(Outline annotation records)

········

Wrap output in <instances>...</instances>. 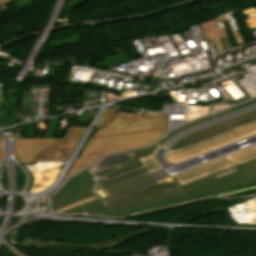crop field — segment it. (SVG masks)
I'll return each instance as SVG.
<instances>
[{
  "label": "crop field",
  "mask_w": 256,
  "mask_h": 256,
  "mask_svg": "<svg viewBox=\"0 0 256 256\" xmlns=\"http://www.w3.org/2000/svg\"><path fill=\"white\" fill-rule=\"evenodd\" d=\"M115 109L116 108L105 110L95 128L100 129L113 116V114L115 113Z\"/></svg>",
  "instance_id": "f4fd0767"
},
{
  "label": "crop field",
  "mask_w": 256,
  "mask_h": 256,
  "mask_svg": "<svg viewBox=\"0 0 256 256\" xmlns=\"http://www.w3.org/2000/svg\"><path fill=\"white\" fill-rule=\"evenodd\" d=\"M166 128H168L166 115L163 114L146 111L142 116L116 113L92 138L138 131L166 130Z\"/></svg>",
  "instance_id": "34b2d1b8"
},
{
  "label": "crop field",
  "mask_w": 256,
  "mask_h": 256,
  "mask_svg": "<svg viewBox=\"0 0 256 256\" xmlns=\"http://www.w3.org/2000/svg\"><path fill=\"white\" fill-rule=\"evenodd\" d=\"M165 132L166 131L138 132L89 139L83 153L81 154L80 158L75 162L73 168L66 176V178L96 162L99 156L102 154L152 144Z\"/></svg>",
  "instance_id": "ac0d7876"
},
{
  "label": "crop field",
  "mask_w": 256,
  "mask_h": 256,
  "mask_svg": "<svg viewBox=\"0 0 256 256\" xmlns=\"http://www.w3.org/2000/svg\"><path fill=\"white\" fill-rule=\"evenodd\" d=\"M152 231H155V230L144 228L137 232L121 235L110 240L95 242V243H85V244L48 242V241H41V240L32 239V238H26L25 243L38 245V246L74 247V248H82V249H110L112 247L119 246L138 235H142Z\"/></svg>",
  "instance_id": "412701ff"
},
{
  "label": "crop field",
  "mask_w": 256,
  "mask_h": 256,
  "mask_svg": "<svg viewBox=\"0 0 256 256\" xmlns=\"http://www.w3.org/2000/svg\"><path fill=\"white\" fill-rule=\"evenodd\" d=\"M86 128L71 127L63 140L21 139L22 127L14 134L16 155L23 164L69 158Z\"/></svg>",
  "instance_id": "8a807250"
},
{
  "label": "crop field",
  "mask_w": 256,
  "mask_h": 256,
  "mask_svg": "<svg viewBox=\"0 0 256 256\" xmlns=\"http://www.w3.org/2000/svg\"><path fill=\"white\" fill-rule=\"evenodd\" d=\"M3 158V150H2V147H1V136H0V162Z\"/></svg>",
  "instance_id": "dd49c442"
},
{
  "label": "crop field",
  "mask_w": 256,
  "mask_h": 256,
  "mask_svg": "<svg viewBox=\"0 0 256 256\" xmlns=\"http://www.w3.org/2000/svg\"><path fill=\"white\" fill-rule=\"evenodd\" d=\"M3 1V0H0V2Z\"/></svg>",
  "instance_id": "d8731c3e"
},
{
  "label": "crop field",
  "mask_w": 256,
  "mask_h": 256,
  "mask_svg": "<svg viewBox=\"0 0 256 256\" xmlns=\"http://www.w3.org/2000/svg\"><path fill=\"white\" fill-rule=\"evenodd\" d=\"M9 1H11V0L3 1V2H1V4L3 5V4H5V3L9 2Z\"/></svg>",
  "instance_id": "e52e79f7"
}]
</instances>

········

#### [What is required]
Report each line in the entries above that contains the string "http" and copy every such line in full.

#### [Solution to the exercise]
  "mask_svg": "<svg viewBox=\"0 0 256 256\" xmlns=\"http://www.w3.org/2000/svg\"><path fill=\"white\" fill-rule=\"evenodd\" d=\"M115 109L116 108L105 110L95 128L100 129L113 116V114L115 113Z\"/></svg>",
  "mask_svg": "<svg viewBox=\"0 0 256 256\" xmlns=\"http://www.w3.org/2000/svg\"><path fill=\"white\" fill-rule=\"evenodd\" d=\"M166 128H168L166 115L163 114L146 111L142 116L116 113L92 138L138 131L166 130Z\"/></svg>",
  "mask_svg": "<svg viewBox=\"0 0 256 256\" xmlns=\"http://www.w3.org/2000/svg\"><path fill=\"white\" fill-rule=\"evenodd\" d=\"M165 132L166 131L138 132L89 139L83 153L81 154L80 158L75 162L73 168L66 176V178L96 162L99 156L102 154L152 144Z\"/></svg>",
  "mask_svg": "<svg viewBox=\"0 0 256 256\" xmlns=\"http://www.w3.org/2000/svg\"><path fill=\"white\" fill-rule=\"evenodd\" d=\"M152 231H155V230L144 228L137 232L121 235L110 240L95 242V243H85V244L48 242V241H41V240L32 239V238H26L25 243L38 245V246L74 247V248H82V249H110L112 247L119 246L138 235H142Z\"/></svg>",
  "mask_svg": "<svg viewBox=\"0 0 256 256\" xmlns=\"http://www.w3.org/2000/svg\"><path fill=\"white\" fill-rule=\"evenodd\" d=\"M86 128L71 127L63 140L21 139L22 127L14 134L16 155L23 164L69 158Z\"/></svg>",
  "mask_svg": "<svg viewBox=\"0 0 256 256\" xmlns=\"http://www.w3.org/2000/svg\"><path fill=\"white\" fill-rule=\"evenodd\" d=\"M3 158V150H2V147H1V136H0V162Z\"/></svg>",
  "mask_svg": "<svg viewBox=\"0 0 256 256\" xmlns=\"http://www.w3.org/2000/svg\"><path fill=\"white\" fill-rule=\"evenodd\" d=\"M3 1V0H0V2Z\"/></svg>",
  "mask_svg": "<svg viewBox=\"0 0 256 256\" xmlns=\"http://www.w3.org/2000/svg\"><path fill=\"white\" fill-rule=\"evenodd\" d=\"M9 1H11V0L3 1V2H1V4L3 5V4H5V3L9 2Z\"/></svg>",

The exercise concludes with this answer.